Induction of metastasis by S100P in a rat mammary model and its association with poor survival of breast cancer patients.

S100P, an EF-hand calcium-binding protein, has been reported to be associated with the progression of many types of cancers. Transfection of an expression vector for S100P into a benign, nonmetastatic rat mammary cell line causes a 4- to 6-fold increase in its level in all four transformant cell clones. When the resultant transformant cell lines are introduced in turn into the mammary fat pads of syngeneic Furth-Wistar rats, there is a significant 3-fold increase in local muscle invasion and a significant induction of metastasis in 64% to 75% of tumor-bearing animals.
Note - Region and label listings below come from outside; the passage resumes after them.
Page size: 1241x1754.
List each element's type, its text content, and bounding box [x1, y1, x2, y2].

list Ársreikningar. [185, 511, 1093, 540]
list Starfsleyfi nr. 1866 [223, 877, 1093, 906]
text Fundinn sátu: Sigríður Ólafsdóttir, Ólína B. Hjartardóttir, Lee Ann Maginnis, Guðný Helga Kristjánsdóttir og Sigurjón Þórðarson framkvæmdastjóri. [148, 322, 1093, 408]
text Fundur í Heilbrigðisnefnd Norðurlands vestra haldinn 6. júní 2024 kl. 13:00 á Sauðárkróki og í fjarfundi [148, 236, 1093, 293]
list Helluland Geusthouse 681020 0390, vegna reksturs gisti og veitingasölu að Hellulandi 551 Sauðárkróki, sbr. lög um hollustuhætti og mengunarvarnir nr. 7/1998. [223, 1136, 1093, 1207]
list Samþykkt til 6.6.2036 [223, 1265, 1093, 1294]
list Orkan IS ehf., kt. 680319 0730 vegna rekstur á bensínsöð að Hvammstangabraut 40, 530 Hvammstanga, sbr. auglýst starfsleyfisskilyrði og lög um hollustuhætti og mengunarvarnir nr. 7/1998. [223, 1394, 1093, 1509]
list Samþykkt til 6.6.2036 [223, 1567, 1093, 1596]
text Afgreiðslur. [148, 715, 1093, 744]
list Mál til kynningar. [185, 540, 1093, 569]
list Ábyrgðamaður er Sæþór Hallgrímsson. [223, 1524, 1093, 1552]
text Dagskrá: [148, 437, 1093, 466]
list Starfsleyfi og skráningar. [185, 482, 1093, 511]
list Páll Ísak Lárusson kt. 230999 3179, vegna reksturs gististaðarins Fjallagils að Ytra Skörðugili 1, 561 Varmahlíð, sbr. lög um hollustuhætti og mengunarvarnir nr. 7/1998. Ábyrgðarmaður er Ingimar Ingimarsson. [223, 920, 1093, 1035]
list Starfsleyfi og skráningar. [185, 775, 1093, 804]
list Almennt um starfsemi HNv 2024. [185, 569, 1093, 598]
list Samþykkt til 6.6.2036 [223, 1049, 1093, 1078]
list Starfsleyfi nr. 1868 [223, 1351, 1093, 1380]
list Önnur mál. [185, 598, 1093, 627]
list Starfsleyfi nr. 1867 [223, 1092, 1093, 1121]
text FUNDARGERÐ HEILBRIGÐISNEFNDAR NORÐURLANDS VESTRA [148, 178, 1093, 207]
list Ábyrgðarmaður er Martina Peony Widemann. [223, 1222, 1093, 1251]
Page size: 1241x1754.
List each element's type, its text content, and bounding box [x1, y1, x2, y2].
In a group of 303 breast cancer patients followed for up to 20 years, antibodies to S100P immunocytochemically stain 161 primary tumors. Survival of patients with S100P-positive carcinomas is significantly worse by about 7-fold than for those with negatively stained carcinomas. There is also a significant association between the class level of immunocytochemical staining of the carcinoma cells and decreased patient survival. Positive staining for S100P is significantly associated with that for two other metastasis-inducing proteins, S100A4 and osteopontin. Patients with tumors that stained positively for both S100P and S100A4 have a significantly reduced survival of 1.1% over patients with either S100 protein alone. Multivariate regression analysis identifies S100P, S100A4, and osteopontin as the most significant independent indicators of death in this group of patients. These results suggest that stratification of patients into groups according to expression of multiple metastasis-inducing proteins may lead to a more accurate prediction of patient survival.